[What you have to do]
Since pictures are not part of the copy, please output only the lines from the one with "Jan 28, 2025" through the end of the data below, exactly as written.

[Transcribed page contents]
[Start of Attachment]
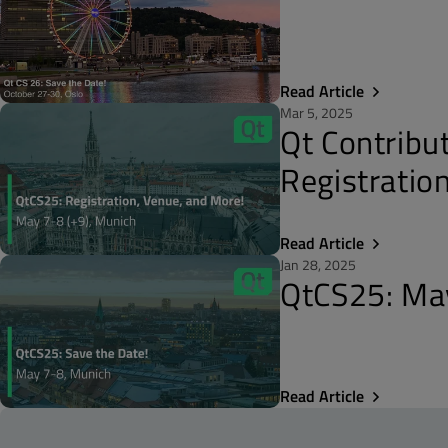
Read Article
Mar 5, 2025
Qt Contribu
Registratio
Read Article
Jan 28, 2025
QtCS25: May
Read Article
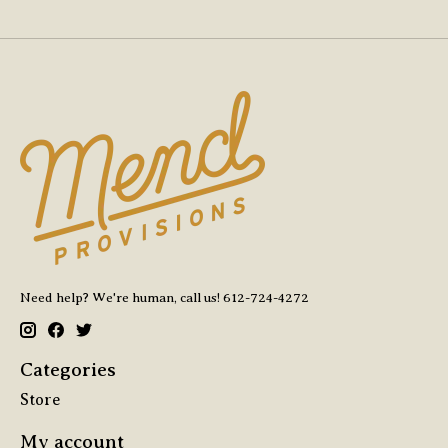
Need help? We're human, call us! 612-724-4272
Categories
Store
My account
[End of Attachment]
[Solution to the exercise]
Jan 28, 2025
QtCS25: May
Read Article
Need help? We're human, call us! 612-724-4272
Categories
Store
My account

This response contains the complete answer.